#### [To do]
Give every entry below again, exactly as written, and skip the images.

---------- Recorded information ----------

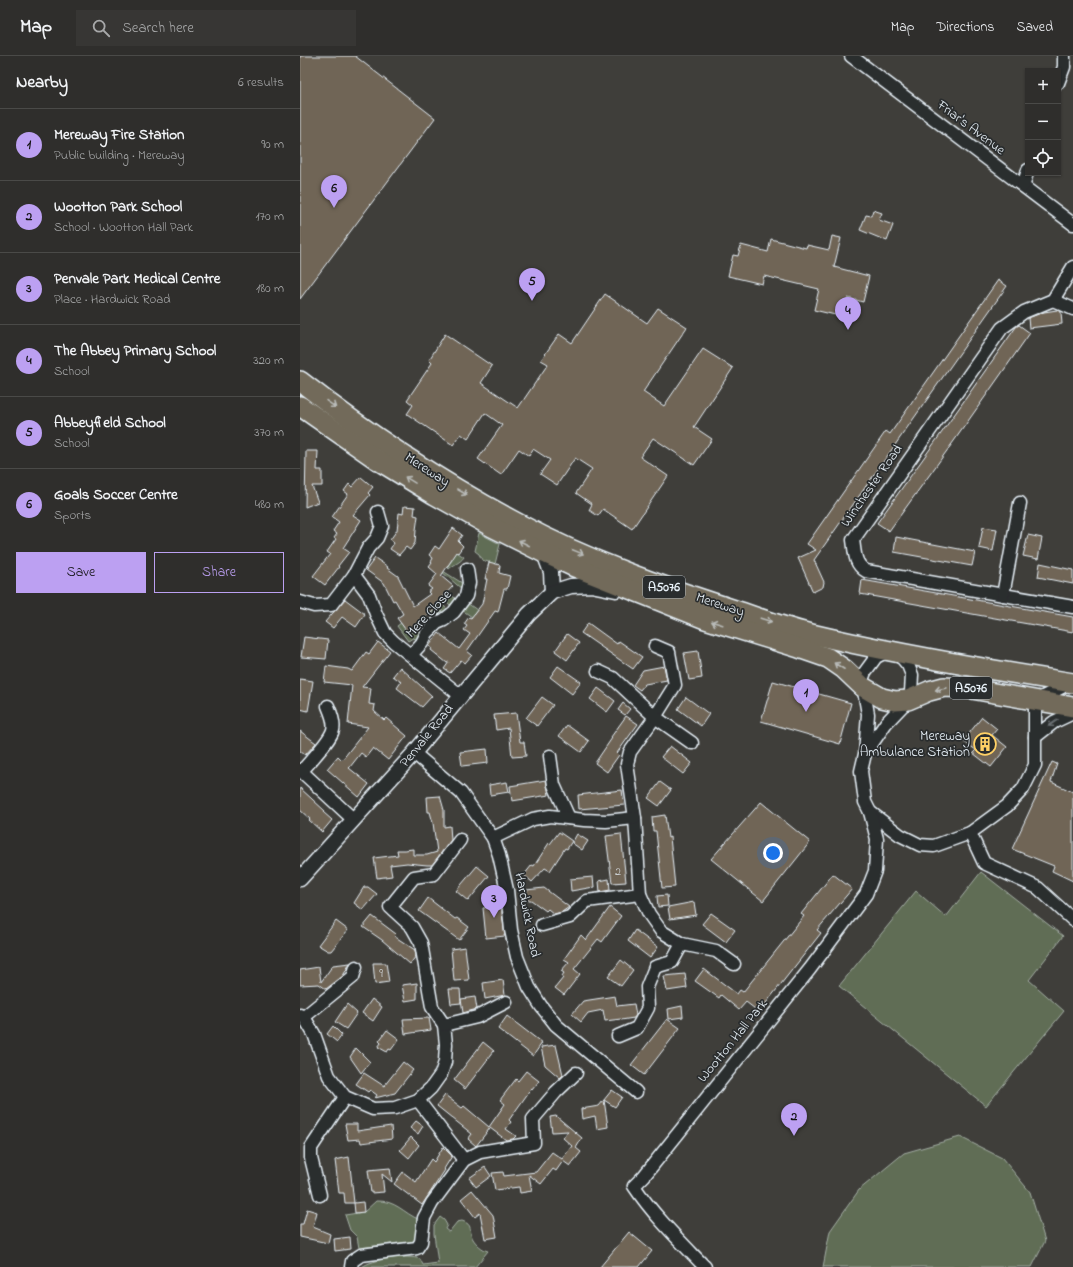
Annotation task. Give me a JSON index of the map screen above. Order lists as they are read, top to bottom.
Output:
{
  "streets": {
    "highway": ["Mereway", "A5076"],
    "street": [
      "Friar's Avenue",
      "Winchester Road",
      "Mere Close",
      "Penvale Road",
      "Hardwick Road",
      "Wootton Hall Park"
    ]
  },
  "crossings": [
    ["Penvale Road", "Hardwick Road"]
  ],
  "places": {
    "building": ["Mereway Ambulance Station"]
  },
  "house_numbers": ["2", "9"],
  "page": {
    "header": "Map",
    "search": "Search here",
    "nav": ["Map", "Directions", "Saved"],
    "heading": ["Nearby", "6 results"],
    "map_buttons": ["+", "−"],
    "list": [
      {
        "mark": "1",
        "name": "Mereway Fire Station",
        "note": "Public building · Mereway",
        "value": "90 m"
      },
      {
        "mark": "2",
        "name": "Wootton Park School",
        "note": "School · Wootton Hall Park",
        "value": "170 m"
      },
      {
        "mark": "3",
        "name": "Penvale Park Medical Centre",
        "note": "Place · Hardwick Road",
        "value": "180 m"
      },
      {
        "mark": "4",
        "name": "The Abbey Primary School",
        "note": "School",
        "value": "320 m"
      },
      {
        "mark": "5",
        "name": "Abbeyfield School",
        "note": "School",
        "value": "370 m"
      },
      {
        "mark": "6",
        "name": "Goals Soccer Centre",
        "note": "Sports",
        "value": "480 m"
      }
    ],
    "pins": [
      "6",
      "5",
      "4",
      "1",
      "3",
      "2"
    ],
    "buttons": ["Save", "Share"]
  }
}
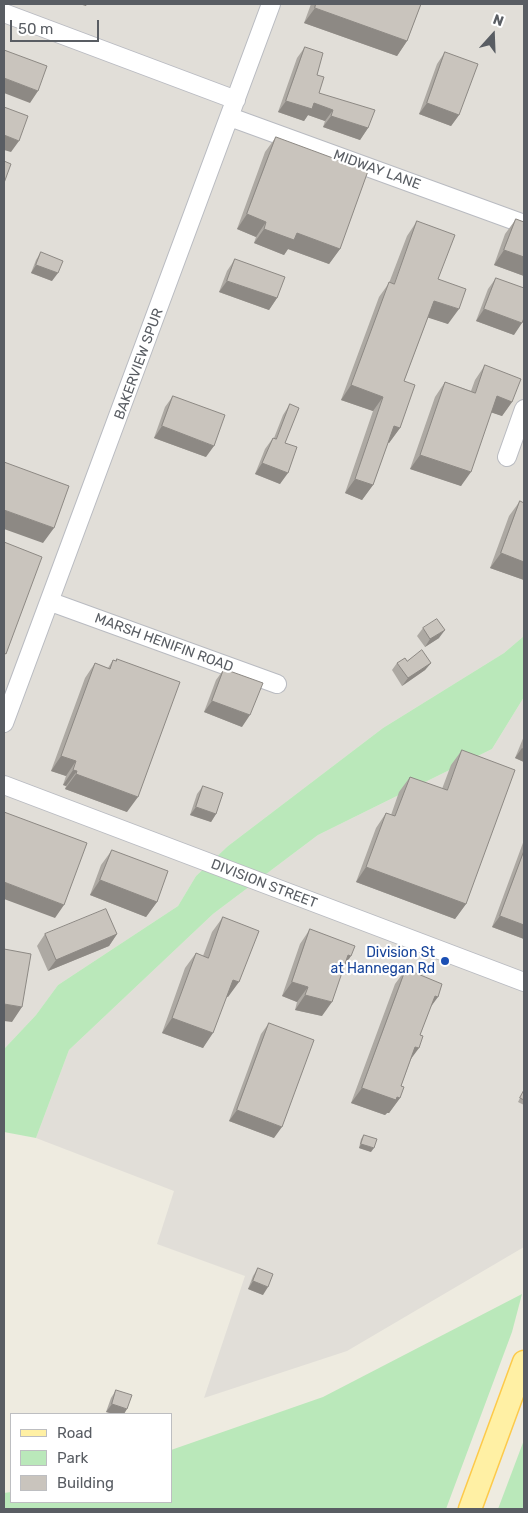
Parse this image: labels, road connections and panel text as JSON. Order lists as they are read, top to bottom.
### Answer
{
  "streets": {
    "street": [
      "MIDWAY LANE",
      "BAKERVIEW SPUR",
      "MARSH HENIFIN ROAD",
      "DIVISION STREET"
    ]
  },
  "crossings": [
    ["MIDWAY LANE", "BAKERVIEW SPUR"],
    ["BAKERVIEW SPUR", "MARSH HENIFIN ROAD"]
  ],
  "places": ["Division St at Hannegan Rd"],
  "legend": ["Road", "Park", "Building"],
  "scale_bar": "50 m",
  "north": "top"
}
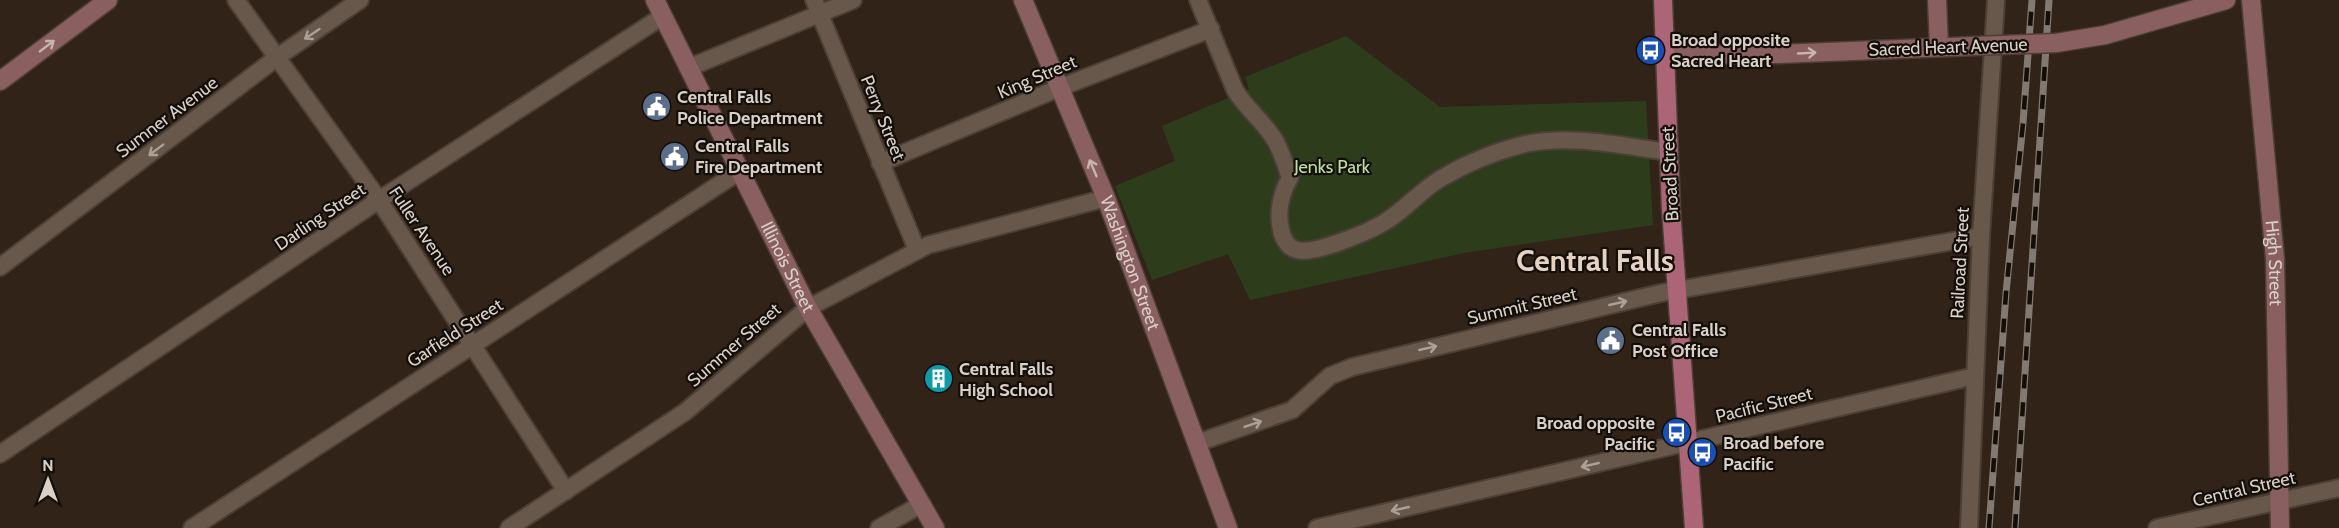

----------

#### [Task result]
Annotation task. Give me a JSON index of the map screen above. Order lists as they are read, top to bottom.
Output:
{
  "streets": {
    "highway": ["Mereway", "A5076"],
    "street": [
      "Friar's Avenue",
      "Winchester Road",
      "Mere Close",
      "Penvale Road",
      "Hardwick Road",
      "Wootton Hall Park"
    ]
  },
  "crossings": [
    ["Penvale Road", "Hardwick Road"]
  ],
  "places": {
    "building": ["Mereway Ambulance Station"]
  },
  "house_numbers": ["2", "9"],
  "page": {
    "header": "Map",
    "search": "Search here",
    "nav": ["Map", "Directions", "Saved"],
    "heading": ["Nearby", "6 results"],
    "map_buttons": ["+", "−"],
    "list": [
      {
        "mark": "1",
        "name": "Mereway Fire Station",
        "note": "Public building · Mereway",
        "value": "90 m"
      },
      {
        "mark": "2",
        "name": "Wootton Park School",
        "note": "School · Wootton Hall Park",
        "value": "170 m"
      },
      {
        "mark": "3",
        "name": "Penvale Park Medical Centre",
        "note": "Place · Hardwick Road",
        "value": "180 m"
      },
      {
        "mark": "4",
        "name": "The Abbey Primary School",
        "note": "School",
        "value": "320 m"
      },
      {
        "mark": "5",
        "name": "Abbeyfield School",
        "note": "School",
        "value": "370 m"
      },
      {
        "mark": "6",
        "name": "Goals Soccer Centre",
        "note": "Sports",
        "value": "480 m"
      }
    ],
    "pins": [
      "6",
      "5",
      "4",
      "1",
      "3",
      "2"
    ],
    "buttons": ["Save", "Share"]
  }
}
Parse this image: labels, road connections and panel text as JSON. Order lists as they are read, top to bottom.
### Answer
{
  "streets": {
    "street": [
      "MIDWAY LANE",
      "BAKERVIEW SPUR",
      "MARSH HENIFIN ROAD",
      "DIVISION STREET"
    ]
  },
  "crossings": [
    ["MIDWAY LANE", "BAKERVIEW SPUR"],
    ["BAKERVIEW SPUR", "MARSH HENIFIN ROAD"]
  ],
  "places": ["Division St at Hannegan Rd"],
  "legend": ["Road", "Park", "Building"],
  "scale_bar": "50 m",
  "north": "top"
}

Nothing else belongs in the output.